An electron-transfer catalyst is generally a molecule which is capable of having overlapping electron spheres with both of the molecules to be acted upon. For example, in the case of electron-transfer from a molecule in solution to a conductive surface, the catalyst acts by having overlapping electron spheres with both the molecule in solution and the molecule making up the electronically conductive surface; by providing a continuous electron sphere overlap between the molecule in solution and the molecule making up the conductive surface, the electron-transfer catalyst increases the velocity of electron transfer between the molecule to be acted upon and the conductive surface.
Catalysts in general are usually employed in two forms. In one form the catalyst is immobilized on a support surface. Thus, the reactants to be catalyzed are caused to come in contact with the immobilized catalyst. For example, platinum can be absorbed on the surface of a carbon structure. Such a catalyst structure can be used for the production of hydrogen peroxide from hydrogen and oxygen by allowing the reactants, hydrogenn and oxygen, to flow past the platinum absorbed on the surface of the carbon.
A significant problem associated with utilizing an absorbed catalyst is that the catalyst can become deabsorbed. Such deabsorption, of course, presents many problems such as loss of the catalyst and/or contamination of the product.

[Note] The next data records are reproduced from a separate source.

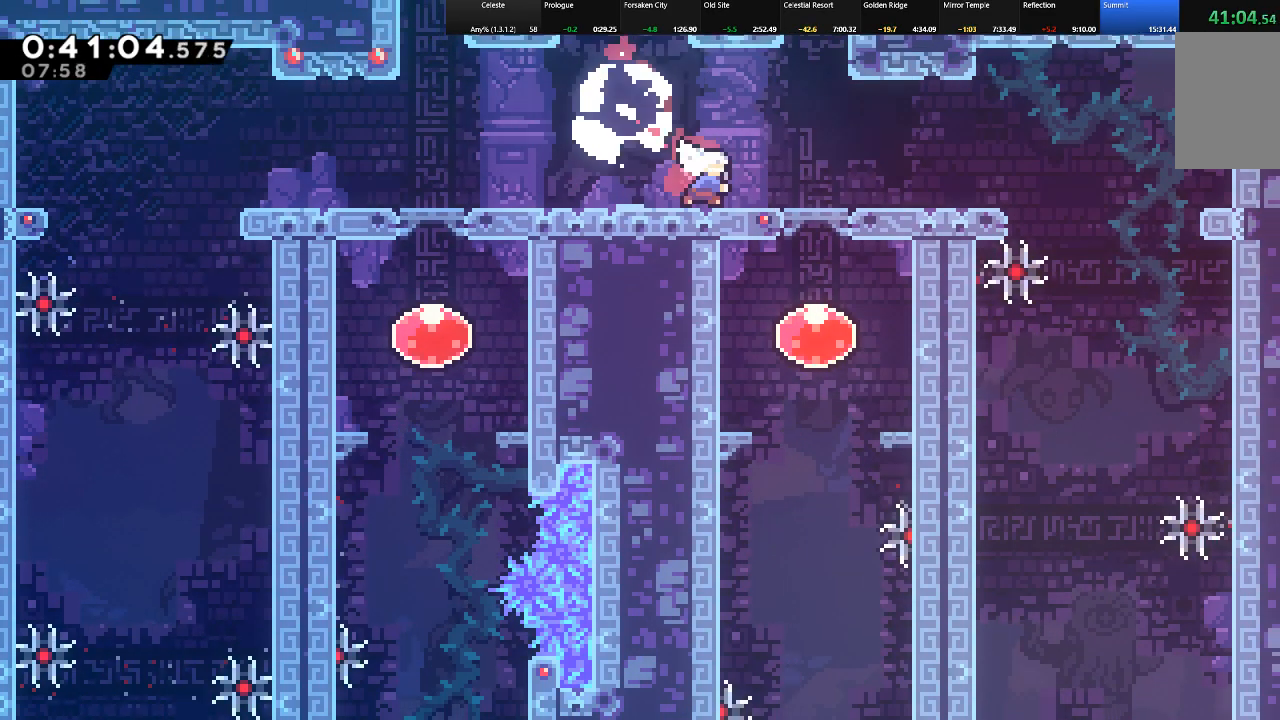
{"keys": ["right", "shift", "z"], "events": [[33, "down", "up"], [467, "z", "down"]]}
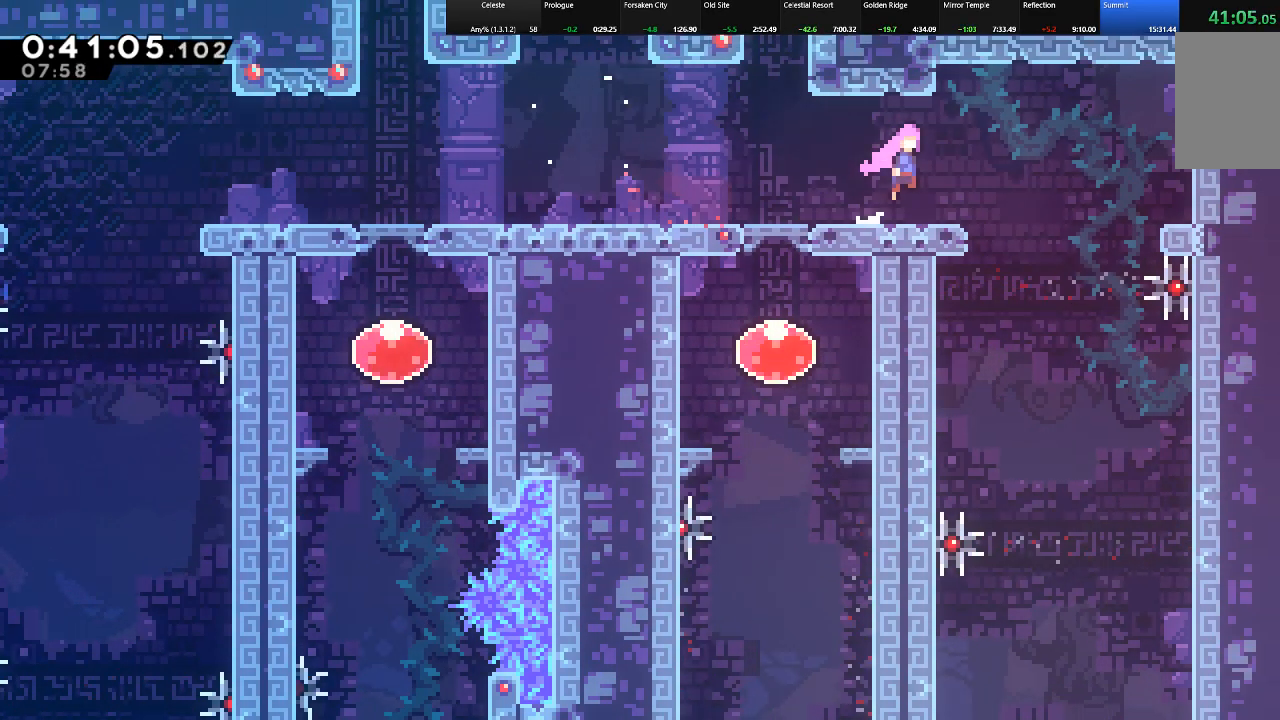
{"keys": ["down"], "events": [[67, "shift", "up"], [67, "z", "up"], [150, "down", "down"], [383, "right", "up"]]}
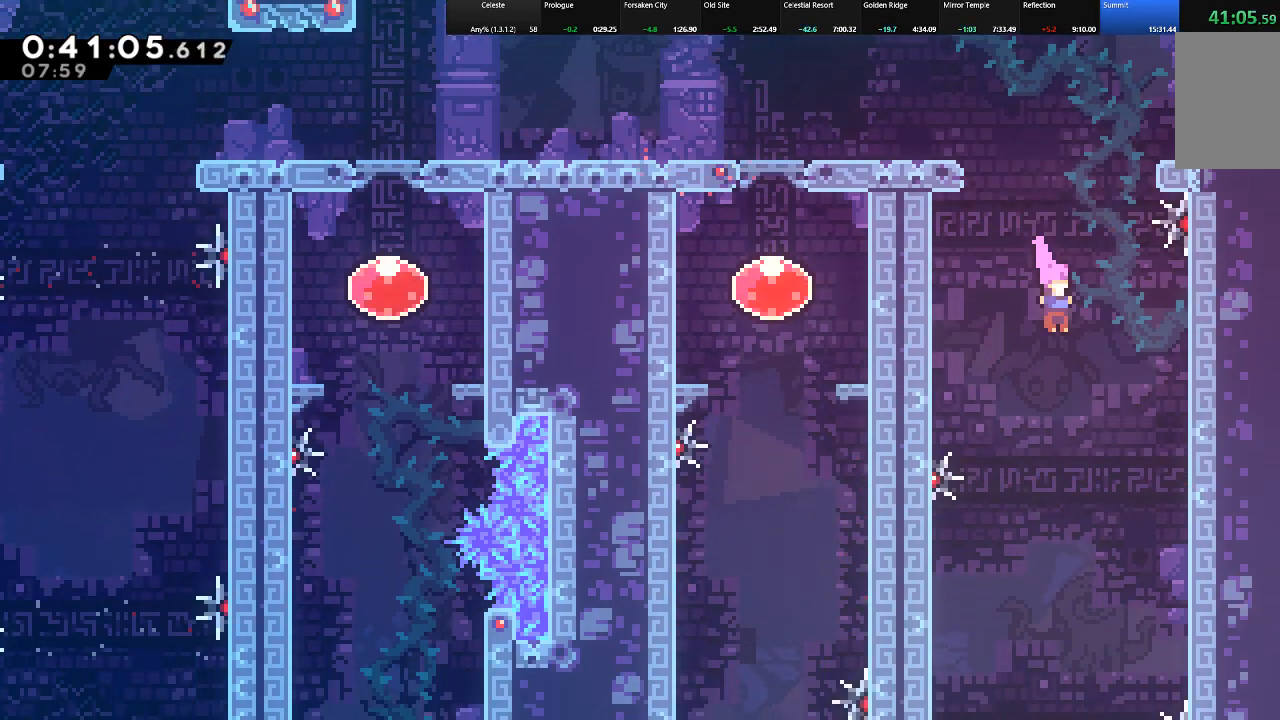
{"keys": [], "events": [[67, "down", "up"], [167, "left", "down"], [267, "shift", "down"], [450, "shift", "up"], [500, "left", "up"]]}
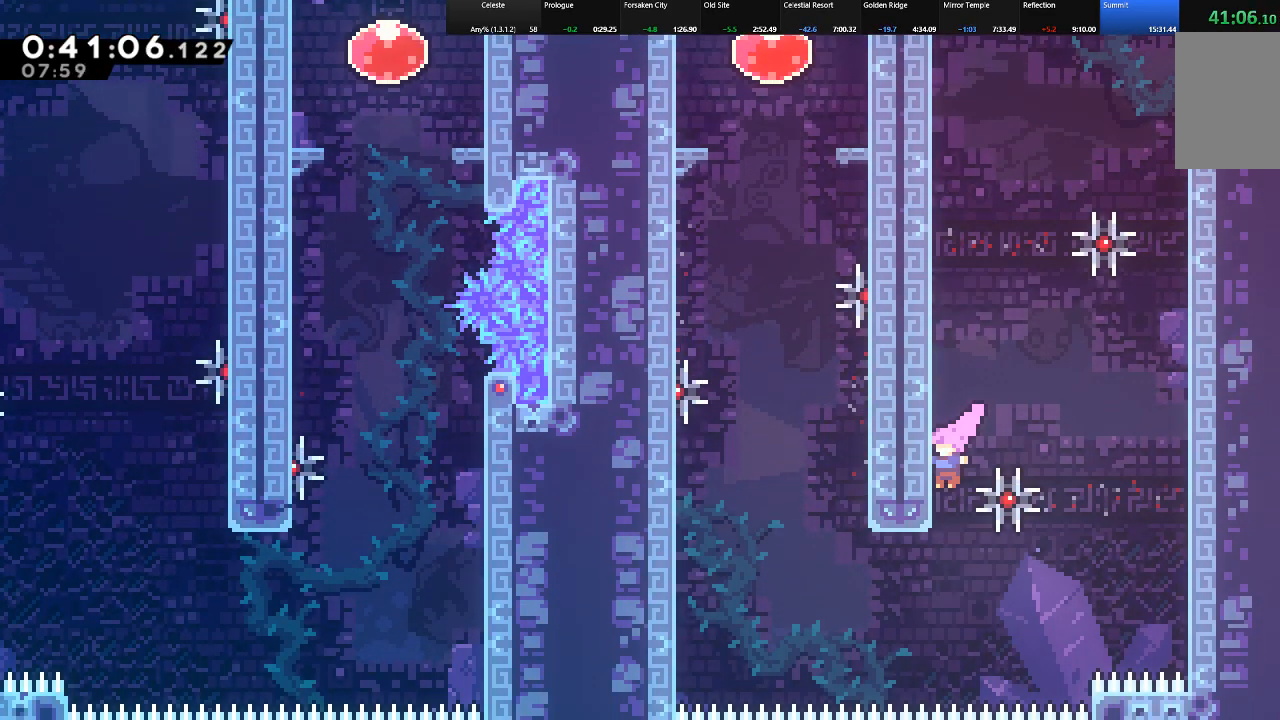
{"keys": ["shift"], "events": [[183, "left", "down"], [233, "shift", "down"], [367, "shift", "up"], [417, "left", "up"], [417, "shift", "down"], [417, "z", "down"], [467, "z", "up"]]}
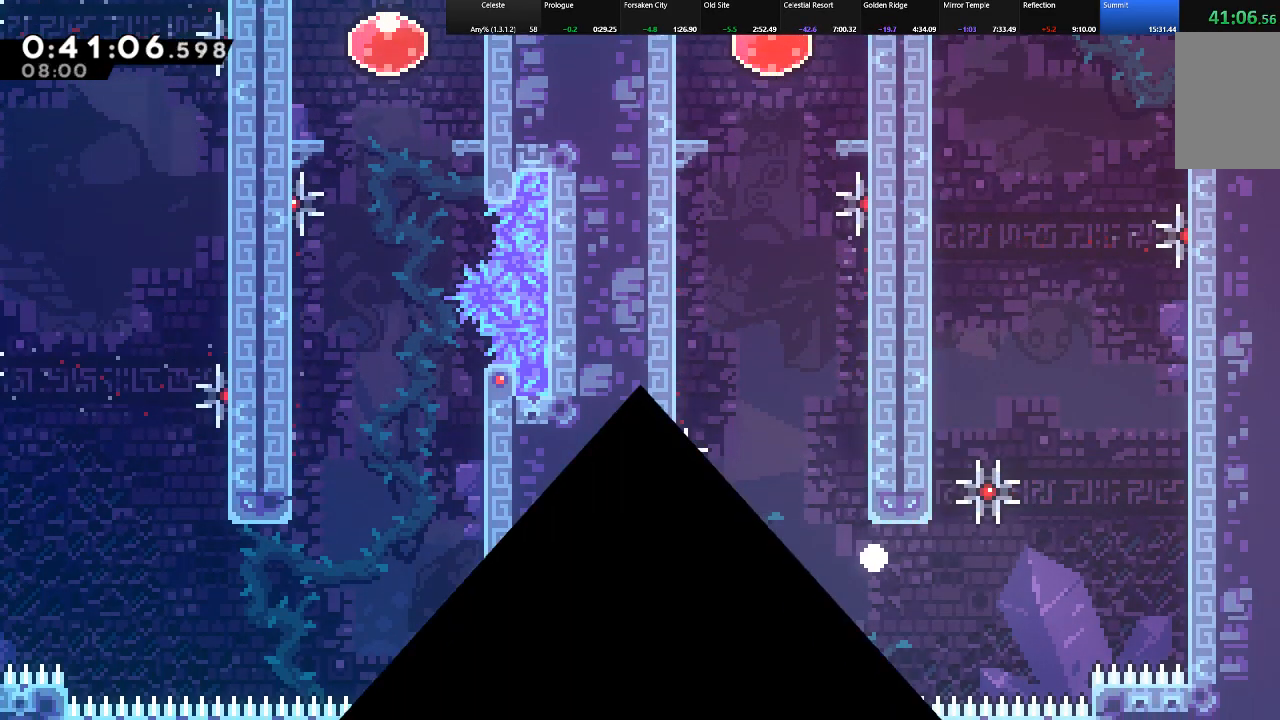
{"keys": ["right", "shift"], "events": [[50, "z", "down"], [100, "z", "up"], [200, "right", "down"], [200, "z", "down"], [300, "z", "up"]]}
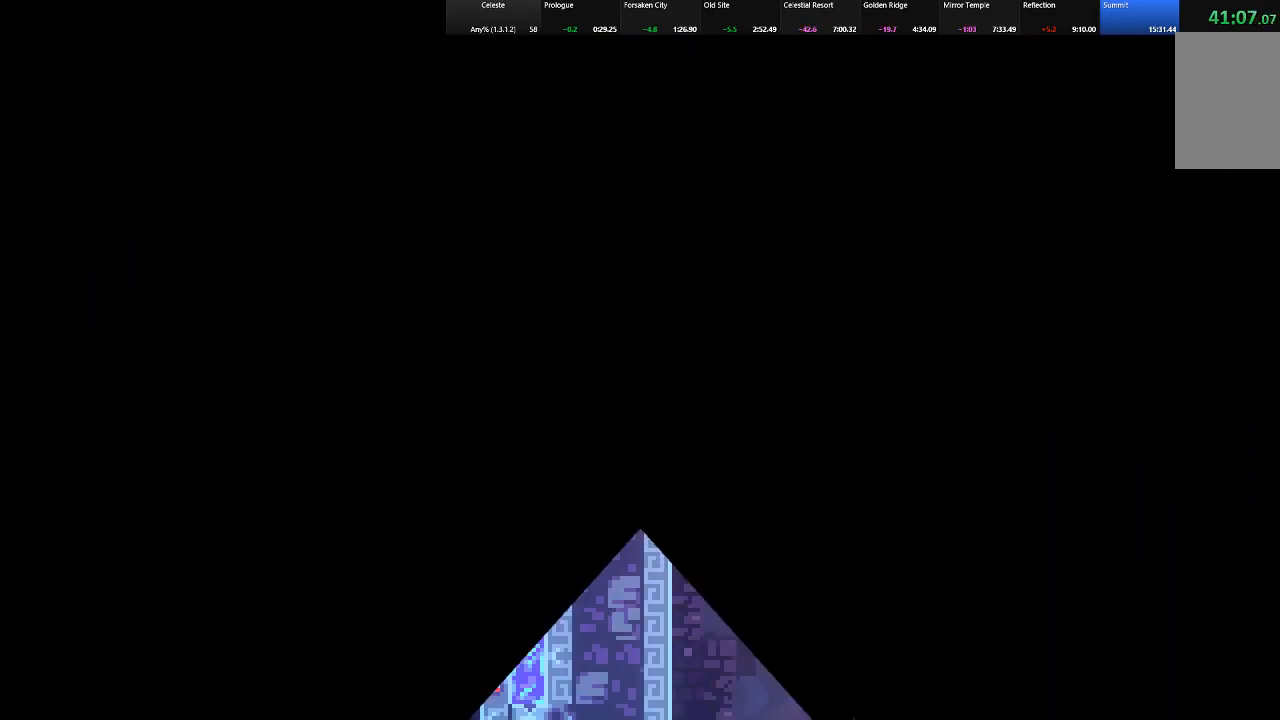
{"keys": ["c", "right"], "events": [[450, "c", "down"], [500, "shift", "up"]]}
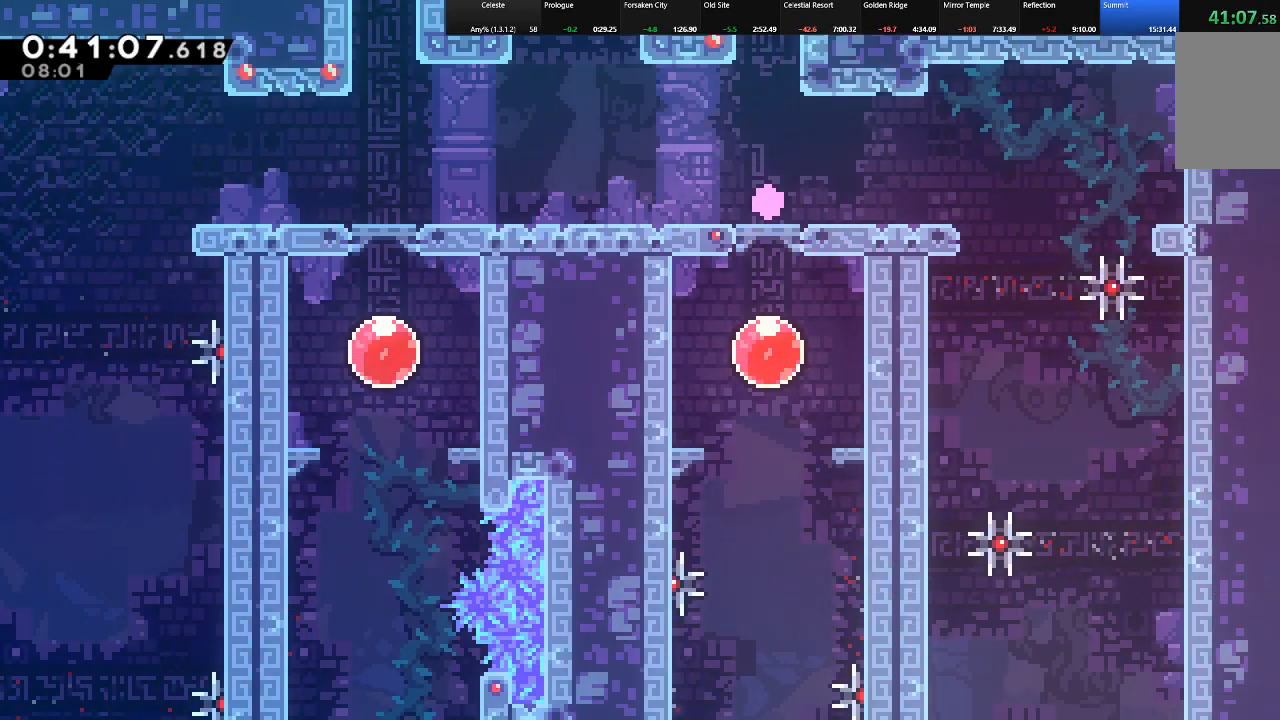
{"keys": ["right"], "events": [[50, "c", "up"]]}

Another approach to catalysis is to maintain the catalyst in a liquid carrier which includes the reactants. Such a procedure, of course, requires a separation step in order to prevent loss of the catalyst and also to remove the catalyst from the product. Obviously, such a procedure has disadvantages. Perhaps the most significant disadvantage, however, is associated with the requirement that the catalyst be separated from the reaction product. For example, the use of dichlorodicyanoquinone in the synthesis of ketones requires a laborsome separation of the catalyst from the ketone product.
As is well known in the art, electron-transfer catalysts are useful in a number of chemical and electrochemical processes. For example, in the generation of ketones from alcohols, discussed above, dichlorodicyanoquinone acts as an electron transfer catalyst.
Other examples of an electron transfer catalyst are the use of phthalocyanines, phenylporphyrins or dibenzotetraazaanulene organometallics in catalyzing the oxygen dissolution reaction in primary fuel cells.
Catalysts such as N,N'bisalkylated bipyridinium ions have been shown to catalyze the reduction of spinach ferrodoxin when adsorbed on gold while the gold electrode by itself will not catalyze this reaction. The adsorbed organic catalyst thus acts to reduce the over-potential of the electrode; but, the stability of this electrode is limited by the dissolution of the organic catalyst.
Electron-transfer catalysts suffer from a number of disadvantages, most of which are associated with the dissolution of the catalyst or separation of the catalyst from the reaction product.
An object of the invention is to immobilize an electron transfer catalysts on an electrode surface in a way that renders it resistant to loss or dispersion without significantly affecting its ability to function as a catalyst.